Canha has had 117 at-bats in the first month of the 2021 season as the A’s leadoff batter. He has five stolen bases, five homers and 29 hits. He has led off for the A’s in every game he has started in. Canha said every 100 at-bats you get a new reset and have a better feel:
“I try to remember that each at-bat is a new experience and there’s a reason why we get hits and there’s a reason why we make outs. I try to be mindful of that and just learn each and every time. Each month of the season and each 100 at-bats is kinda like a new chapter and I think it’s important as a hitter to pay attention to what is going on and pay attention to maybe how guys are pitching you and what you feel each day.”
Canha was was hit 10 times in the 2020 shortened 60-game season, and the last time he played a full season in 2019, he was hit 18 times, his most in any season. In 2019 he had 26 homers, another season high, but Melvin doesn’t believe it has anything to do with the bat flips. Maybe in 2019, but not now, Melvin said:
“Yeah there’s probably a little of that [bat-flip] I don’t think as much now. I haven’t seen him flip a bat in a while and now the league is starting to embrace guys that show some flair. Maybe not like when I played but I don’t think it’s that [bat flip] I think he is more on the plate right now and dares you to come in there. When you do, he doesn’t move. It is not like you see him on his back very often, he’s okay with wearing it.”
Melvin has been impressed with the first month from Canha, as he transitioned from the A’s cleanup hitter to their leadoff hitter. He quickly adapted in the spring but has been told not to change his approach too much despite leadoff batters having to take a lot of pitches when facing a pitcher the team has never seen.

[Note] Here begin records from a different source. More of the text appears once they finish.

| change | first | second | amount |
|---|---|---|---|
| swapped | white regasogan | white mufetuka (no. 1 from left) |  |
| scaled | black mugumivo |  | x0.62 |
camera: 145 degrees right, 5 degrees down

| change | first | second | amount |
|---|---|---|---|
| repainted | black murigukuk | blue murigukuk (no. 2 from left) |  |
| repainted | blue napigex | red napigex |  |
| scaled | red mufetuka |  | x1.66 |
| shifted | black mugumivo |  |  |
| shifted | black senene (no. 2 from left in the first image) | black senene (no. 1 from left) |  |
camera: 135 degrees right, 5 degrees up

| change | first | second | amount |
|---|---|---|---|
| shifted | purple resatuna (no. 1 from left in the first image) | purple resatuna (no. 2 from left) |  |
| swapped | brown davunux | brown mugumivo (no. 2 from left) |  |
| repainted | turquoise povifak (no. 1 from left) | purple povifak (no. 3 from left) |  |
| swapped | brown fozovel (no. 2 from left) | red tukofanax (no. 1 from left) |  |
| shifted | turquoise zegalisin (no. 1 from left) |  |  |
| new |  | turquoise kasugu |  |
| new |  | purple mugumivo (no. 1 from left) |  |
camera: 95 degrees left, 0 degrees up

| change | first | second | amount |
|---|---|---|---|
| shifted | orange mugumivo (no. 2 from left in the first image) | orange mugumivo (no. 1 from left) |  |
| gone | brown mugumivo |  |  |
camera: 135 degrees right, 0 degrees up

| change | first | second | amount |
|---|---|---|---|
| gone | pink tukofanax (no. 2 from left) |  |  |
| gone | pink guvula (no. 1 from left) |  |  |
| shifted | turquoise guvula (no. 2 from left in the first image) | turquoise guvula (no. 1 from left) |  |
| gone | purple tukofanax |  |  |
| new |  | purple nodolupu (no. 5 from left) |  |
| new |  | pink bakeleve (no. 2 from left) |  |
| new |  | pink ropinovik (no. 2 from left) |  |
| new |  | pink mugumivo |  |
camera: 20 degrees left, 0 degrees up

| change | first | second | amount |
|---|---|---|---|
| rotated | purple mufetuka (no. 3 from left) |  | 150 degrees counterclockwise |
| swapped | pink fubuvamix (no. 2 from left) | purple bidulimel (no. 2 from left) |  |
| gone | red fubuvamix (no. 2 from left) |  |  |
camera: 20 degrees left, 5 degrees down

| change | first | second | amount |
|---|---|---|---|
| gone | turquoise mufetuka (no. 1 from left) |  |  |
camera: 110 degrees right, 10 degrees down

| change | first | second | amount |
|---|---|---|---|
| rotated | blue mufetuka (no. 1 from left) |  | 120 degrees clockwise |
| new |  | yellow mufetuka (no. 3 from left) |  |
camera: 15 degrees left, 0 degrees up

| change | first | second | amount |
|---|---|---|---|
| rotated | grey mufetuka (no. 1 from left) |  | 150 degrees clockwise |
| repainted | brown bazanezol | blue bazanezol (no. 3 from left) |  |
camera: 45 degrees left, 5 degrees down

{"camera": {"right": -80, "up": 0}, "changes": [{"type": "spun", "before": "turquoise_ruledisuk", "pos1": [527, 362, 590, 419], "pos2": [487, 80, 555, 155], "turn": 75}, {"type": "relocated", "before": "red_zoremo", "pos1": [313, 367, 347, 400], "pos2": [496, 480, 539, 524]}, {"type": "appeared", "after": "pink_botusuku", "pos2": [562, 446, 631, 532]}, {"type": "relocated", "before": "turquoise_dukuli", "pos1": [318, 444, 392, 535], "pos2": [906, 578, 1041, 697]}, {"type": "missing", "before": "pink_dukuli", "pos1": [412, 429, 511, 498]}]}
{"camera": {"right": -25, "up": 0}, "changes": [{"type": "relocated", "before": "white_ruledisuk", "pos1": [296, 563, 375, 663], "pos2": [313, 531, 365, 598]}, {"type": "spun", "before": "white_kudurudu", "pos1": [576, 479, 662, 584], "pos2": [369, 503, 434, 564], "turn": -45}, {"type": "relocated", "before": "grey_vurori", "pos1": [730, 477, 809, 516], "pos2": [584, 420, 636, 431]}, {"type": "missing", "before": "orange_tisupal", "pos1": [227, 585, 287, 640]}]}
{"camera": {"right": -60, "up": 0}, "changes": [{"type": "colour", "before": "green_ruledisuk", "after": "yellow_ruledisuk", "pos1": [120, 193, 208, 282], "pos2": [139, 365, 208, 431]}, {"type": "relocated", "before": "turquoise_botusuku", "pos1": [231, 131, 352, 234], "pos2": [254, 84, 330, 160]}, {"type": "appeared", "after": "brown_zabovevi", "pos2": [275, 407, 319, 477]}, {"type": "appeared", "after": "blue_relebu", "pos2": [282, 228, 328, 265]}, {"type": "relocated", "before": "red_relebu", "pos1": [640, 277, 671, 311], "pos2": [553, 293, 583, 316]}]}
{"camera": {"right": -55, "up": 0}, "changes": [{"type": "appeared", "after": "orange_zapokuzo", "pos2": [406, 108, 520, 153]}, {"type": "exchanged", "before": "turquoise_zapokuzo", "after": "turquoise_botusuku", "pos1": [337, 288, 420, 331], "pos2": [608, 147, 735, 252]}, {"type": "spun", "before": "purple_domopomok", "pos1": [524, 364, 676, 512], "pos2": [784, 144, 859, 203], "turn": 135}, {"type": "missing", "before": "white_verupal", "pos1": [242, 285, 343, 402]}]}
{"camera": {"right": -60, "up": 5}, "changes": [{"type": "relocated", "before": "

Canha broke down his approach:
“I feel like I have to see a lot of pitches but I tell myself to have my at bats and if it’s there, swing. There is a lot of things going on that go into that and my approach is my approach but its always changing. It depends who you are facing and what you expect them to do. The fact of the matter is, you can’t just see five or six pitches. Sometimes what goes into that is you have to show that you’re aggressive early and the way the game is now, sometimes you go to attack one of those first two pitches because if the pitchers get ahead in the count there stuff is so good.”
Canha is a smart guy and is also smart when it comes to the strike zone. He said pitchers are getting nastier each year and he has to pick his spots and be selective when it is appropriate. Melvin gave credit to Canha:
“It’s a lot of discipline. Really for me, some really bad calls have come his way recently too. For a guy that knows the strike zone so well, it’s frustrating when you get a bad call on you. That probably has cut back a little bit on his walks and we’ve seen several pitchers too recently that we’ve ever seen before and that makes it doubly hard, especially for leadoff hitters.”
Melvin has been extremely pleased with Canha’s transition, and is well aware it is not an easy one:
“I would agree that its been pretty difficult here early on and a guy thats not used to leading off, I think he has done a fantastic job and its just a lot of determination and he studies this stuff. He knows the numbers, he knows what he needs to do, probably a lot more than I know he needs to do so I cant say enough about how well he’s handled the lead-off spot.”